**Task data**:
══════

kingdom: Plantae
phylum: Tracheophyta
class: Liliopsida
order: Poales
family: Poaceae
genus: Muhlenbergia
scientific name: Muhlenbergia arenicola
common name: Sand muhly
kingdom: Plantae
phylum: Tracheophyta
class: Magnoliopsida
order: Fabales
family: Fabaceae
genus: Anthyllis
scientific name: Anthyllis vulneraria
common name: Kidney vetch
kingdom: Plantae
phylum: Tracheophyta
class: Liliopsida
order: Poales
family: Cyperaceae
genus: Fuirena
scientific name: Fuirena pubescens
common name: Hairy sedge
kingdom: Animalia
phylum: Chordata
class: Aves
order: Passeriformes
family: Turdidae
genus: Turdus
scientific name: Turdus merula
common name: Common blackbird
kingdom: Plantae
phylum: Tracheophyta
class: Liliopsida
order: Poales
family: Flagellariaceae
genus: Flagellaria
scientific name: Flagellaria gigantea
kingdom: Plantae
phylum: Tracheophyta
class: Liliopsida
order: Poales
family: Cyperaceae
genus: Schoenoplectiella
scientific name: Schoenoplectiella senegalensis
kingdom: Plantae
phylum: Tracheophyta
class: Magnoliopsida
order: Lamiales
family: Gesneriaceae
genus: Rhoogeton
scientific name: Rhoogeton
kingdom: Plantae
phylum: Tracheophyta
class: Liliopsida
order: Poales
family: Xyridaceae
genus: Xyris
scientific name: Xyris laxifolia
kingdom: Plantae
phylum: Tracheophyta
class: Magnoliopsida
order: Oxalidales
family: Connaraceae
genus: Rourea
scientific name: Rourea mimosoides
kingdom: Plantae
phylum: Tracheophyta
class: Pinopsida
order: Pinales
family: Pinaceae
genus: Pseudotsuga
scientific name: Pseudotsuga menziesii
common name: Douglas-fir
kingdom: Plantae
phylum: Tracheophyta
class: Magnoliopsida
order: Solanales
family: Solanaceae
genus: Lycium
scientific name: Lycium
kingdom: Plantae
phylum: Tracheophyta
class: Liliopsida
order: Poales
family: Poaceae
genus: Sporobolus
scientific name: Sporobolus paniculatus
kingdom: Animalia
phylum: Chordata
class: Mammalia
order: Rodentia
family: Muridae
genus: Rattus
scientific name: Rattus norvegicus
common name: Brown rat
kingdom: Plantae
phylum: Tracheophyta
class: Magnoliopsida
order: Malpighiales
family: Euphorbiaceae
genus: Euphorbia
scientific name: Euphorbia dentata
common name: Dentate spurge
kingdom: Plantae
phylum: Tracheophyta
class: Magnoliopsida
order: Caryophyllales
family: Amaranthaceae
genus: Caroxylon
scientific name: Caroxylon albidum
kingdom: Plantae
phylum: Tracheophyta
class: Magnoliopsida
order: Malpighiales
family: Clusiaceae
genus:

══════

**Directive**: Copy every line of the data above, character for character, from the first line to the last.

**Task result**:
kingdom: Plantae
phylum: Tracheophyta
class: Liliopsida
order: Poales
family: Poaceae
genus: Muhlenbergia
scientific name: Muhlenbergia arenicola
common name: Sand muhly
kingdom: Plantae
phylum: Tracheophyta
class: Magnoliopsida
order: Fabales
family: Fabaceae
genus: Anthyllis
scientific name: Anthyllis vulneraria
common name: Kidney vetch
kingdom: Plantae
phylum: Tracheophyta
class: Liliopsida
order: Poales
family: Cyperaceae
genus: Fuirena
scientific name: Fuirena pubescens
common name: Hairy sedge
kingdom: Animalia
phylum: Chordata
class: Aves
order: Passeriformes
family: Turdidae
genus: Turdus
scientific name: Turdus merula
common name: Common blackbird
kingdom: Plantae
phylum: Tracheophyta
class: Liliopsida
order: Poales
family: Flagellariaceae
genus: Flagellaria
scientific name: Flagellaria gigantea
kingdom: Plantae
phylum: Tracheophyta
class: Liliopsida
order: Poales
family: Cyperaceae
genus: Schoenoplectiella
scientific name: Schoenoplectiella senegalensis
kingdom: Plantae
phylum: Tracheophyta
class: Magnoliopsida
order: Lamiales
family: Gesneriaceae
genus: Rhoogeton
scientific name: Rhoogeton
kingdom: Plantae
phylum: Tracheophyta
class: Liliopsida
order: Poales
family: Xyridaceae
genus: Xyris
scientific name: Xyris laxifolia
kingdom: Plantae
phylum: Tracheophyta
class: Magnoliopsida
order: Oxalidales
family: Connaraceae
genus: Rourea
scientific name: Rourea mimosoides
kingdom: Plantae
phylum: Tracheophyta
class: Pinopsida
order: Pinales
family: Pinaceae
genus: Pseudotsuga
scientific name: Pseudotsuga menziesii
common name: Douglas-fir
kingdom: Plantae
phylum: Tracheophyta
class: Magnoliopsida
order: Solanales
family: Solanaceae
genus: Lycium
scientific name: Lycium
kingdom: Plantae
phylum: Tracheophyta
class: Liliopsida
order: Poales
family: Poaceae
genus: Sporobolus
scientific name: Sporobolus paniculatus
kingdom: Animalia
phylum: Chordata
class: Mammalia
order: Rodentia
family: Muridae
genus: Rattus
scientific name: Rattus norvegicus
common name: Brown rat
kingdom: Plantae
phylum: Tracheophyta
class: Magnoliopsida
order: Malpighiales
family: Euphorbiaceae
genus: Euphorbia
scientific name: Euphorbia dentata
common name: Dentate spurge
kingdom: Plantae
phylum: Tracheophyta
class: Magnoliopsida
order: Caryophyllales
family: Amaranthaceae
genus: Caroxylon
scientific name: Caroxylon albidum
kingdom: Plantae
phylum: Tracheophyta
class: Magnoliopsida
order: Malpighiales
family: Clusiaceae
genus:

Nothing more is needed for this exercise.